THE RAINMAKER A film review by Andrew Hicks Copyright 1997 by Andrew Hicks
(1997) **1/2 (out of four)
THE RAINMAKER carries on the tradition of transforming John Grisham novels into big screen blockbusters. This one, though, leans less toward the early Grisham action thrillers like THE FIRM and THE PELICAN BRIEF and more toward the courtroom drama of A TIME TO KILL and THE CHAMBER. It's about a young, white- bread lawyer who overcomes the odds and scores a victory for the less fortunate, and it's preachy as hell. However, with director Francis Ford Coppola at the helm of a large, likeable cast, THE RAINMAKER refuses to sink under the weight and predictability of the storyline.
Matt Damon is the hero this time around, just out of law school and cramming for the bar exam. He takes a job with a shyster (Mickey Rourke) who sets his lawyers up on a commission basis and sends them out to chase ambulances. Damon learns the ropes from an older, wiser, unlicensed associate (Danny DeVito) and gets his first clients, an old lady changing her will (Teresa Wright) and a not-as-old lady (Mary Kay Place) whose son is dying of leukemia.
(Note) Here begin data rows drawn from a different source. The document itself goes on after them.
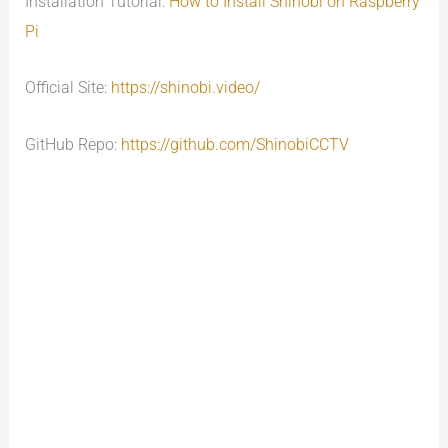
Installation Tutorial:
How to Install Shinobi on Raspberry
Pi
Official Site:
https://shinobi.video/
GitHub Repo:
https://github.com/ShinobiCCTV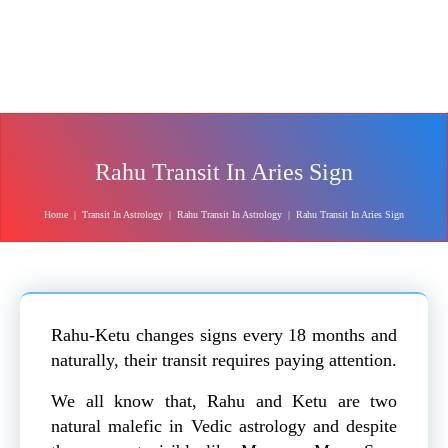
Rahu Transit In Aries Sign
Home
|
Transit In Astrology
|
Rahu Transit In Astrology
|
Rahu Transit In Aries Sign
Rahu-Ketu changes signs every 18 months and
naturally, their transit requires paying attention.
We all know that, Rahu and Ketu are two
natural malefic in Vedic astrology and despite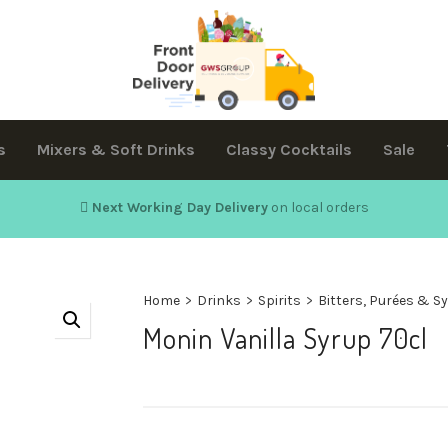
s
Mixers & Soft Drinks
Classy Cocktails
Sale
Next Working Day Delivery
on local orders
Home
>
Drinks
>
Spirits
>
Bitters, Purées & S
Monin Vanilla Syrup 70cl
Just as Rourke gets nailed by the FBI and Damon passes the bar, he and DeVito partner up to form their own unholy alliance. Claire Danes comes along at about the same time, as a young woman whose husband put her in the hospital. Hers is the predictable subplot that will haunt the movie until the end, as Damon falls in love with her, she leaves him and they decide to go back and get her stuff. I assume this sidebar was trimmed greatly from the novel, but in the Cliffs Notes version THE RAINMAKER movie affords us, we see enough to know this is the same old Wife- Beater Gets His plotline with no new twists.
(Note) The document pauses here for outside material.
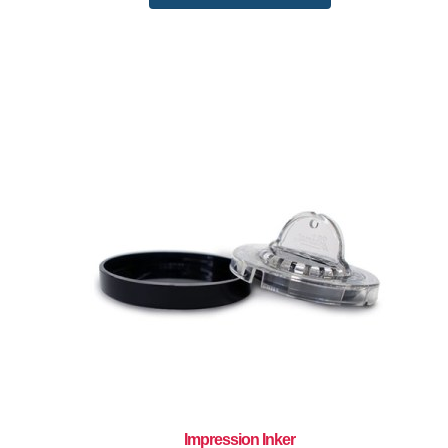
Impression Inker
It's the Corporate America Gets Theirs plotline that most of THE RAINMAKER is concerned with. The leukemia kid bites the dust and the family sues the insurance company for wrongful death. The company denied their claim eight times, so he missed his treatment. There are plenty of courtroom scenes, much less sophisticated than we're used to, where young Damon has to orient himself to court procedures and fight off the high-paid insurance company attorney team (led by a sneering Jon Voight). It's never in doubt what the eventual outcome will be and which surprise witness will bring it.
As I've maintained these last four paragraphs, the plot is weak, and the constant sermonizing against both the legal profession and the e-e-e-evil insurance companies only makes the movie less appealing, but thankfully, the actors trapped in this story bring their own charm. There's a lot more humor than you might expect, particularly from DeVito and the two judges in the case (Dean Stockwell and Danny Glover), so the movie is worth watching, but on the whole, it's a low-rent A TIME TO KILL.